Pour les mêmes motifs que ceux exposés au point 14 de la présente ordonnance, les décisions contestées ne méconnaissent pas les stipulations de l’article 3-1 de la convention internationale relative aux droits de l’enfant.
Il résulte de tout ce qui précède que la requête de M. B… est manifestement dépourvue de fondement. Dès lors, ses conclusions présentées à fin d’annulation et d’injonction peuvent être rejetées en application du dernier alinéa de l’article R. 222-1 du code de justice administrative. Il en va de même, par voie de conséquence, des conclusions tendant à l’application des dispositions de l’article L. 761-1 du code de justice administrative et de l’article 37 de la loi du 10 juillet 1991.
O R D O N N E :
Article 1er : La requête de M. B… est rejetée.
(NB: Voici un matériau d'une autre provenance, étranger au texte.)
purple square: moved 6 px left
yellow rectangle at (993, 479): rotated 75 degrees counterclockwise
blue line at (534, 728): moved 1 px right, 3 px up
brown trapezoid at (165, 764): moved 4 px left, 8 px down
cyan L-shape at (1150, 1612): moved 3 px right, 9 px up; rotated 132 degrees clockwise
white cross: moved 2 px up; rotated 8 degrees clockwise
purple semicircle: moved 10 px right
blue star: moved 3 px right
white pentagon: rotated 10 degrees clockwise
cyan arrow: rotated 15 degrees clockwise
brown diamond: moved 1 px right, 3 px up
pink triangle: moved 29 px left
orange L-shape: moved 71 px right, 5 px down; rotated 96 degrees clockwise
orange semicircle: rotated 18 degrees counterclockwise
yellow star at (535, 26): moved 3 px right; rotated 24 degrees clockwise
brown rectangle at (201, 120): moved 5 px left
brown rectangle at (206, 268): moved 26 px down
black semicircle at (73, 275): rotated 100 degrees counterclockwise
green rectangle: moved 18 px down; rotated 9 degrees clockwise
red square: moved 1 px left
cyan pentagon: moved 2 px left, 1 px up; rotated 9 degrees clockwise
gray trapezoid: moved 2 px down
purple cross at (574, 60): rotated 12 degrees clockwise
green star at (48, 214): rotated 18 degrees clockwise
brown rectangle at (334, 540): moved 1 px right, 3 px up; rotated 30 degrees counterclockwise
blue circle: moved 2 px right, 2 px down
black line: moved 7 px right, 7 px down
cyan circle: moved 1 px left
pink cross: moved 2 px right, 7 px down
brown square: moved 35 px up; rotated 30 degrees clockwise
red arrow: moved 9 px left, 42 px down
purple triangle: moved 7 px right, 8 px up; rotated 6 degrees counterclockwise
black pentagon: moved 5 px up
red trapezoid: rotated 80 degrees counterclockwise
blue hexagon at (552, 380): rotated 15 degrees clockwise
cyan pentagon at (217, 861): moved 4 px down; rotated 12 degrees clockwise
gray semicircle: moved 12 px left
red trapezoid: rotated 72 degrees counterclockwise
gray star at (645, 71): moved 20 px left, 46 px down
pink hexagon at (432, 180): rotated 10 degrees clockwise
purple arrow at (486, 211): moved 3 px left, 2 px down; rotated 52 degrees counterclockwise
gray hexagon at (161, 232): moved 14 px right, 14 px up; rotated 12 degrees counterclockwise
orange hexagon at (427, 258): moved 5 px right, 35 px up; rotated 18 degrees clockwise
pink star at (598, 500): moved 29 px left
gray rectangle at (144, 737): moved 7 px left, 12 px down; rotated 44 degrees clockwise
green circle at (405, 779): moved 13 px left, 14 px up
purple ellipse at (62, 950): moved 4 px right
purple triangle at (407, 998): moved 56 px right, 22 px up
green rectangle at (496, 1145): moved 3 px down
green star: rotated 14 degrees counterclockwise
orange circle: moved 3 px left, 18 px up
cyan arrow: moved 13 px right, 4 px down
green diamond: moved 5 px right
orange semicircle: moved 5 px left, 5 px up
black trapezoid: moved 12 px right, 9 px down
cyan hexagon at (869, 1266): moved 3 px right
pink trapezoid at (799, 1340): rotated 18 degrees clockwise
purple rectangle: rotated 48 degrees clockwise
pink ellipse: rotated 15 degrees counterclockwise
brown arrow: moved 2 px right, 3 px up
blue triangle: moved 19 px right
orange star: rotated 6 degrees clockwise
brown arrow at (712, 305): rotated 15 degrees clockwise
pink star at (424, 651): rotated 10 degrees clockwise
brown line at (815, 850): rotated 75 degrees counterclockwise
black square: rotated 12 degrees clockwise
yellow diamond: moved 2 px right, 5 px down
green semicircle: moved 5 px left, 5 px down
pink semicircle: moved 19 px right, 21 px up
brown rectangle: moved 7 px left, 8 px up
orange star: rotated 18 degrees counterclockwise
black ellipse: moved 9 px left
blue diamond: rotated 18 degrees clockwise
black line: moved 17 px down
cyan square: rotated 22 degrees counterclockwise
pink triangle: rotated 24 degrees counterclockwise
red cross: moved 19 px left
Article 2 : La présente ordonnance sera notifiée à M. A… B…, à Me Ruffel et au ministre de l’intérieur.
Copie en sera adressée au préfet de l’Hérault.
Fait à Toulouse, le 30 septembre 2025.
Le président de la 2ème chambre,
signé
Olivier Massin
La République mande et ordonne au ministre de l’intérieur, en ce qui le concerne, ou à tous commissaires de justice à ce requis, en ce qui concerne les voies de droit commun contre les parties privées, de pourvoir à l’exécution de la présente ordonnance.